Come anytime of year! You'll always find regions with a pleasant climate. Grand Canyon National Park and most other major attractions stay open year-round. The seasons do have a big influence on the Great Outdoors, however, so it's worth planning your travels to take the best advantage of the state's attractions.

In the high country of the north and east, this is a wonderful time to enjoy pine-scented breezes on a hike, out on the water, or on a scenic drive. Mountain towns put on many festivals, concerts, and rodeos.
    The deserts turn into an oven, so you probably won't linger in them, but air-conditioning makes life pleasant even here, and you may wish to take in some of the top sights in cities such as Phoenix and Tucson. If you'd like to stretch your legs, early mornings can be pleasant for short excursions into the desert. At the Grand Canyon, the Inner Gorge becomes too hot for hiking, but the upper and rim trails offer fine scenery and the likelihood of a cool breeze, especially on the North Rim. Irregular thunderstorms arrive in late summer, adding refreshing coolness to the air at the higher elevations and miserable humidity to the desert. Plants sprout new greenery and some burst into flower.

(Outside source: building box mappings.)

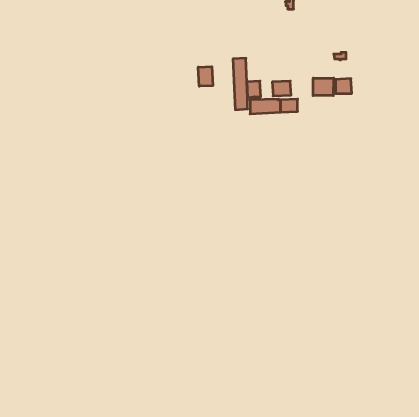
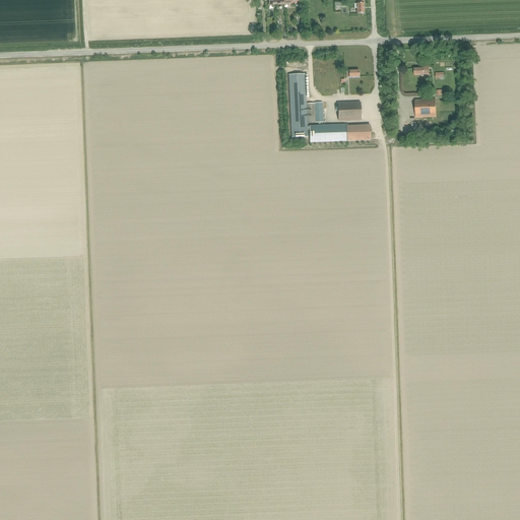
building: [198,67,213,86] -> none
building: [313,78,334,96] -> none

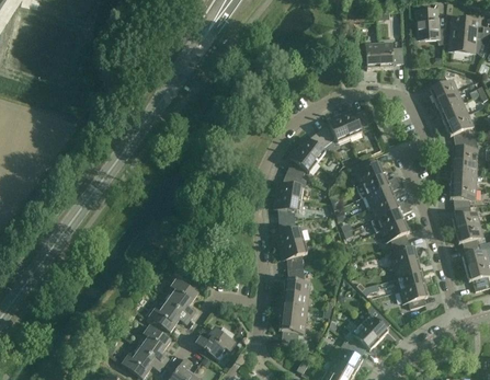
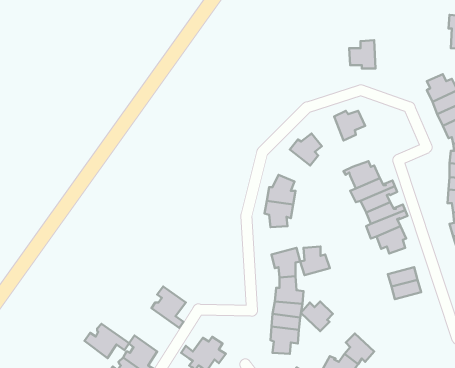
building: [417,10,445,43] -> none
building: [378,41,403,68] -> none
building: [318,114,349,142] -> none
building: [286,146,317,176] -> none
building: [275,219,304,246] -> [300,247,330,275]
building: [388,240,417,265] -> none
building: [398,283,426,308] -> none
building: [148,298,191,331] -> [85,324,129,358]
building: [360,311,390,339] -> [301,301,333,331]

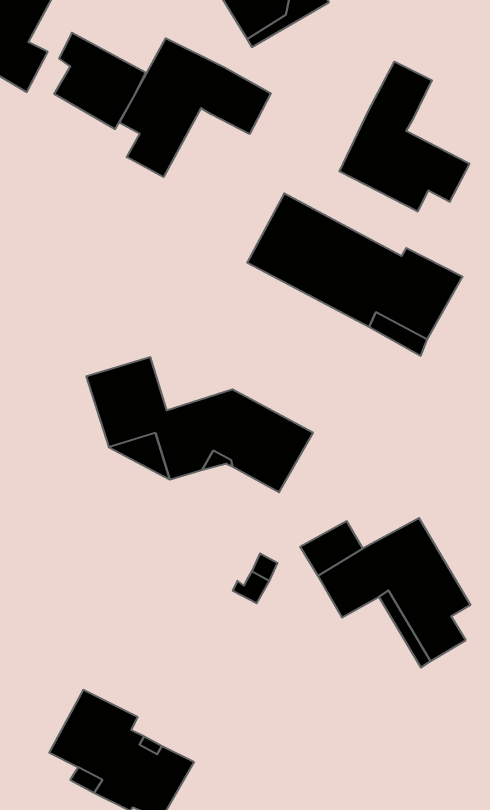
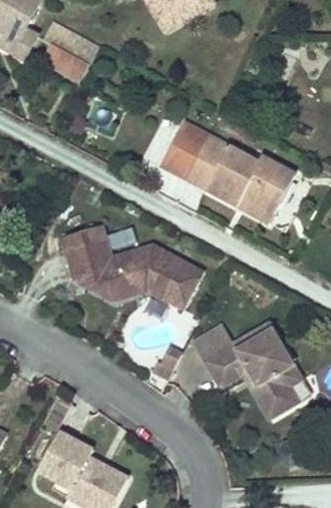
building: [120,38,271,177] -> none
building: [340,62,469,212] -> none

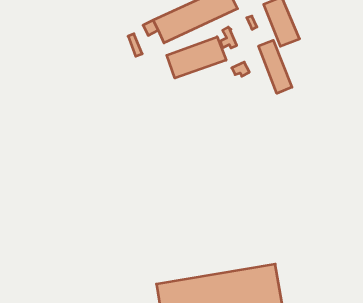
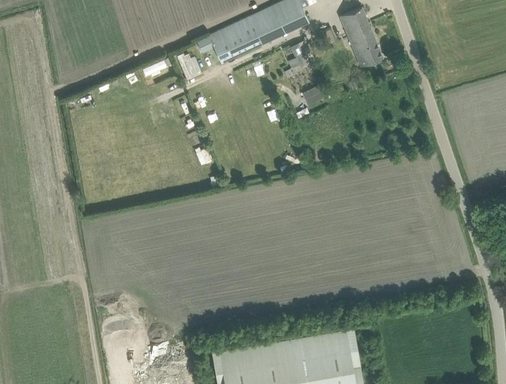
building: [167,37,226,78] -> none
building: [259,40,292,93] -> none

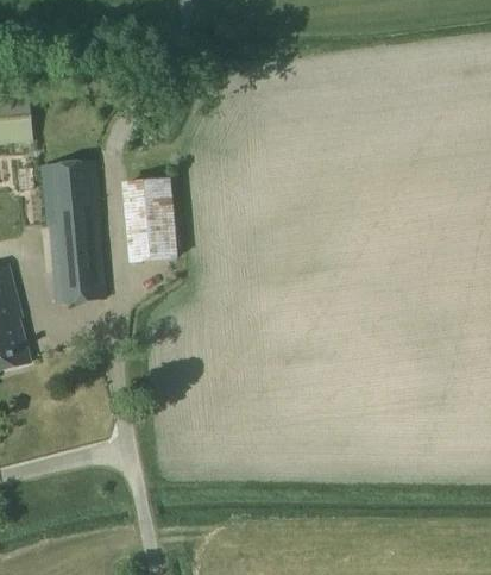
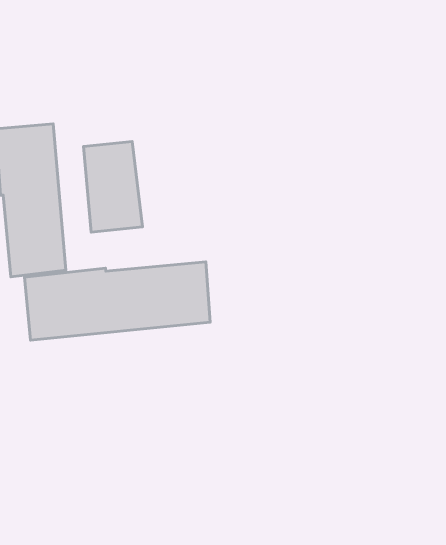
building: none -> [24,262,210,340]

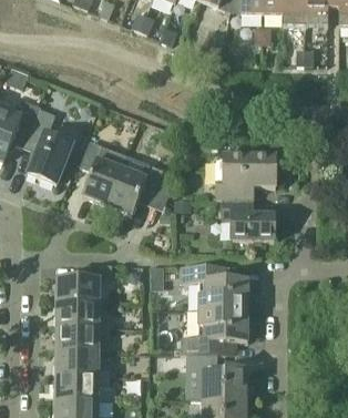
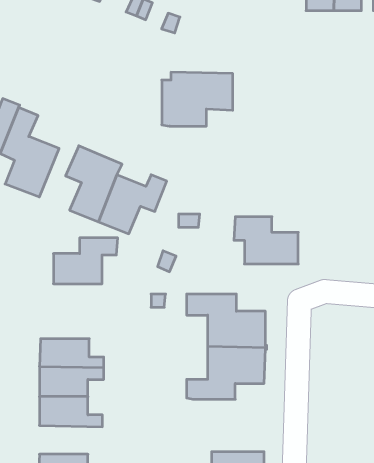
building: [215,153,275,198] -> [162,72,233,126]
building: [58,263,112,302] -> [53,238,118,284]
building: [186,353,246,397] -> none
building: [57,375,110,399] -> none

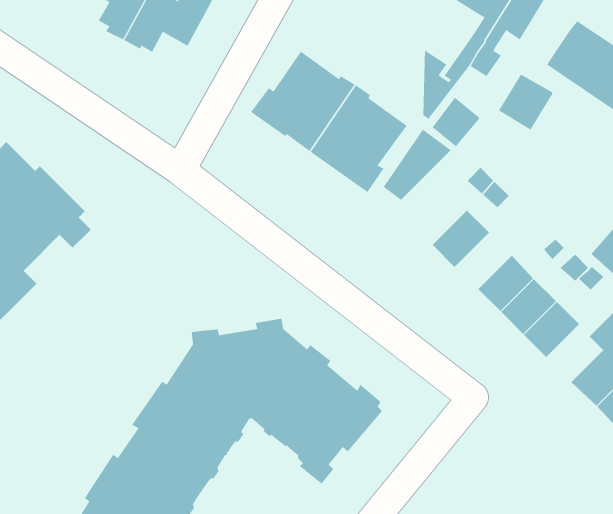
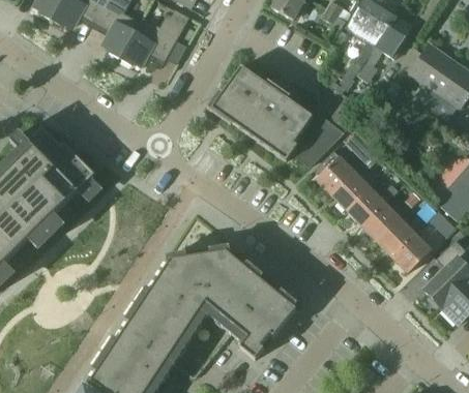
building: [498,74,553,131] -> none
building: none -> [315,156,354,195]
building: none -> [346,183,398,225]

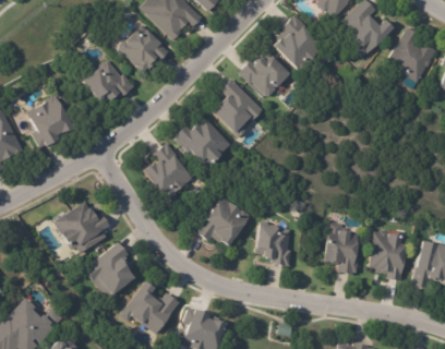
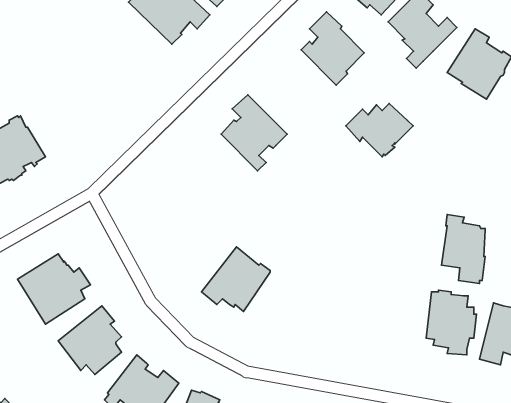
building: [119,28,169,72] -> none
building: [239,55,291,96] -> [346,103,413,157]
building: [83,60,134,103] -> none
building: [176,117,231,167] -> none
building: [144,142,193,201] -> none
building: [325,221,359,275] -> [442,214,485,283]
building: [256,224,292,265] -> none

Nearly the entire state enjoys warm and dry weather, though hot temperatures can linger into October at the lowest elevations, and the possibility of snow gradually increases on the plateaus and mountains. Aspens turn to gold in the high country in late September and early October, followed by colorful displays of oaks, cottonwoods, and other deciduous plants in canyons lower down.

Desert dwellers enjoy springlike weather for most of this season. It's also a fine time for exploring the rugged mountain ranges of the south and west, where you're likely to come across ghost towns, prehistoric rock art, and other reminders of the past. Flocks of "snowbirds," mostly retirees, leave their frosty northern homes for the sun in Arizona's luxurious resorts or out in remote desert locales. Phoenix, Tucson, and the other valley communities put on many events during the cooler months.
    You can also enjoy travels in the high country, as weather tends to be bright and sunny even in midwinter. Keep an ear out for weather forecasts, because passing snowstorms can make driving difficult for a few days. Only a handful of highways close for the entire winter, most notably AZ 67 to Bright Angel Point on the Grand Canyon's North Rim. Gentle rains—snow in the mountains—arrive now and then.

The warmth and flowers arrive as early as February in the low deserts and gradually work their way up to the higher mountains by May. The desert country shines with wildflowers in early spring, the choice time to visit. Each year's floral display depends on both the amount and timing of rains in the preceding winter. By April, when the saguaro and other large cacti bloom, the snowbirds have long gone and locals start up their air conditioners. The mountains shake off most of their remaining snow and experience warm, dry days.


Comfortable walking shoes should be at the top of your list—Arizona has many wonderful day hikes and strolls! Also check that you have a hat and sunscreen.
    Arizonans tend to dress informally. You're unlikely to need a tie or an evening gown, and "business casual" will do fine at most upscale restaurants. A warm jacket or sweater will often be handy in the evenings, as the dry air quickly cools after sundown. Winter gear will keep you comfortable on travels in the high country, when temperatures can drop well below freezing.